One Metal named the film one of the best modern vampire films and gave it a 4/5 score, but commented that the pacing was uneven, especially in the climax.

Like many other critics who reviewed the film, Fearnet commented that We Are the Night lacked in originality borrowing themes and elements from films like Near Dark and Interview with the Vampire but the execution of these themes and elements were extremely well done and the lack of originality was made up for by energy and execution. Fearnet ended up recommending the film but not praising it. Brutal as Hell made similar comments, but ended up being more positive stating the "borrowed" elements where already established tropes of vampire fiction. The reviewer praised the script and the acting and the well developed mythology of the vampire stating that the decade long work on the film showed of in well fleshed out characters and mythology.

Trash City named it one of the 10 best films of 2011 (despite being a 2010 film).

Jennifer Ulrich was given the award Best Interpretation New Talent at Horror Fantasy Awards.

The film holds a 62% approval rating on Rotten Tomatoes. Jennifer Ulrich was generally praised for her performance as Charlotte.
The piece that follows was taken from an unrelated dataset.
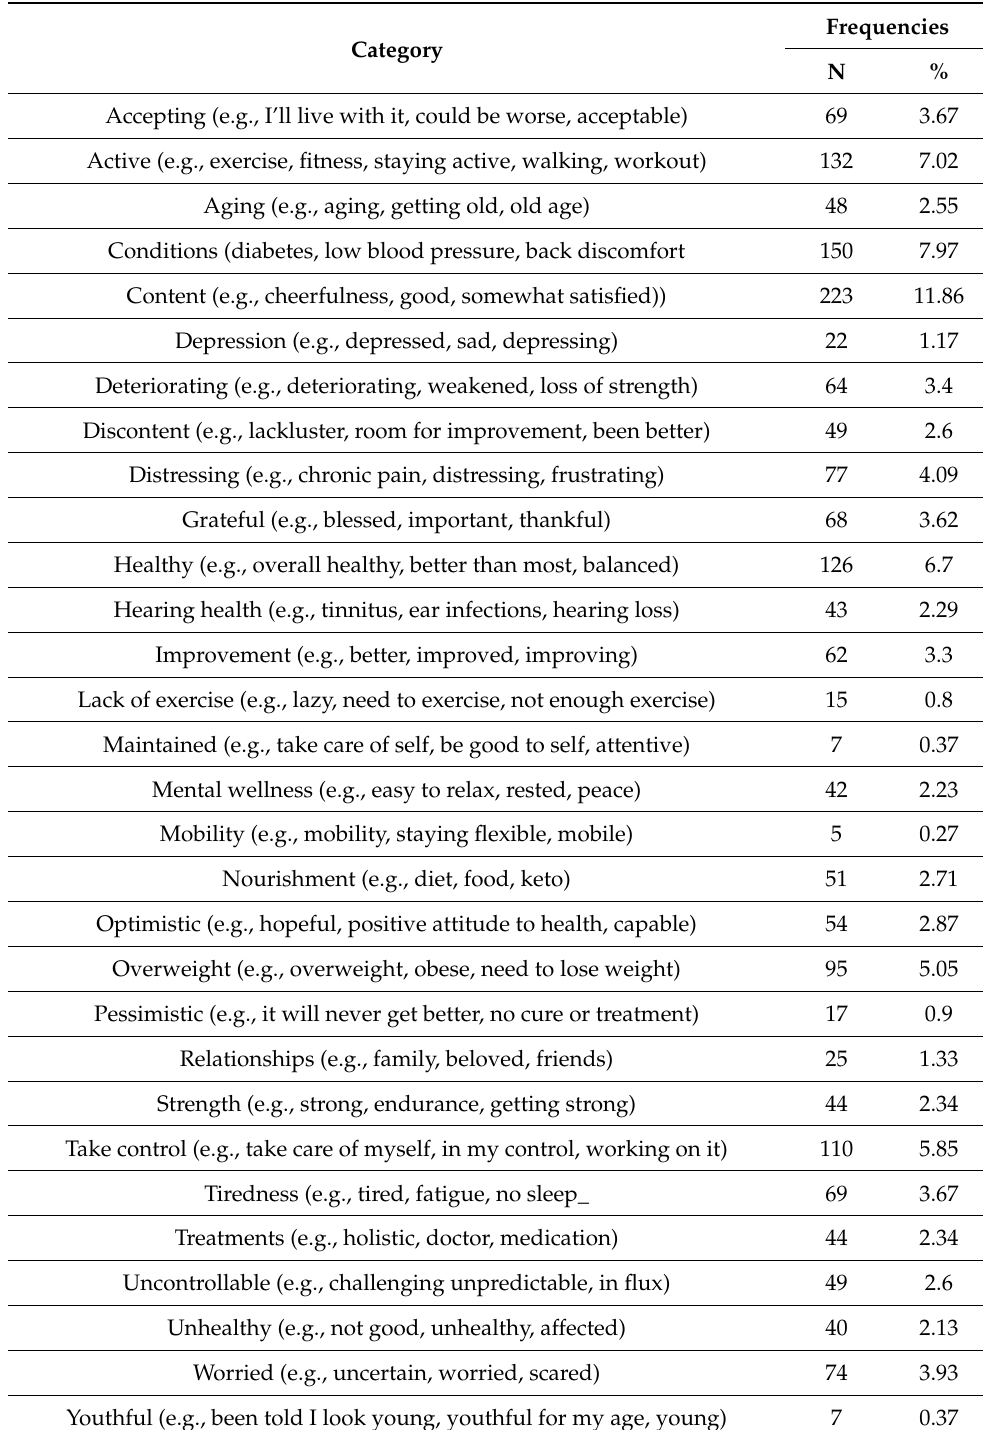
Table 3. Percentage of categories for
The film was screened at MIX Copenhagen, an LGBT-film festival.

==Box office==
We Are the Night underperformed in German cinemas. Dennis Gansel stated in German press that the commercial failure "hurt his soul" because of all the work he and his co-workers put into the film. Gansel attributed the failure to the film opening the same week as The Twilight Saga: Eclipse and not being able to compete with such an established franchise. The film fared better on DVD. Gansel has said he did not regret making the film and that it was "definitely worth making".